Aynı yerden iki defa kırılma, bazen bir seçimdir… çünkü bazı yaralar hatırlatmak için değil, öğretmek içindir.
Yasemin, ilişkiler konusunda hep sabırlı olmuştu. Herkese bir şans, bazılarına iki… ama bazen ikinci şansın bedeli, ilk kırığın sessizliğini bile bastırıyordu. En yakın dostu Duru'yla yaşadığı hayal kırıklığı, buna bir örnekti. Güvenini paylaştığı biri, onun sırlarını başka insanlara anlatmıştı. Yasemin kırılmıştı ama “Herkes hata yapar” diyerek affetmişti.
Aylar sonra aynı olay tekrar yaşandı. Bu defa daha derin, daha keskin. Yasemin ağlamadı… sadece uzaklaştı. Çünkü artık anlamıştı: aynı kişiye aynı yolu iki kez vermek, o kişinin değişmesini beklemekti — kendini değil onu korumaktı.

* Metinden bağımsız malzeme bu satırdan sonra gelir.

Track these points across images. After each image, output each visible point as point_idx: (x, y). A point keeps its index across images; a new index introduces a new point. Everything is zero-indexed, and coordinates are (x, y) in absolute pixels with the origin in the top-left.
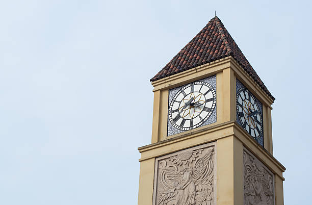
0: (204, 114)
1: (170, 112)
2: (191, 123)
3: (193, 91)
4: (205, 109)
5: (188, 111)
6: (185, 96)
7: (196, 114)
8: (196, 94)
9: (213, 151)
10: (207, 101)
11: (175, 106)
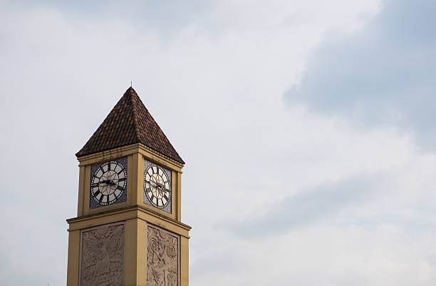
0: (118, 192)
1: (92, 186)
2: (108, 199)
3: (109, 169)
4: (119, 188)
5: (105, 188)
6: (104, 173)
7: (112, 191)
8: (112, 172)
9: (123, 229)
10: (120, 180)
11: (96, 181)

O gece defterine şu cümleyi yazdı: “İlk kırık benden habersizdi, ikincisi benim iznimle oldu.” Hayatında ilk kez sınır çizmeyi değil, sınırı korumayı seçti.
“İkinci kez kırılmamak, ilk kırığı ciddiye almakla başlar.”
Yasemin artık bir şeyi biliyordu: affetmek başka, aynı hataya göz yummak başkaydı. Ve kendini sevmek; sadece başkalarının onu sevmesini beklemek değil, onu korumayı da bilmeyi gerektiriyordu.
Güven, ilk kırıldığında öğreti olur; ikinci kez kırılırsa ihmal.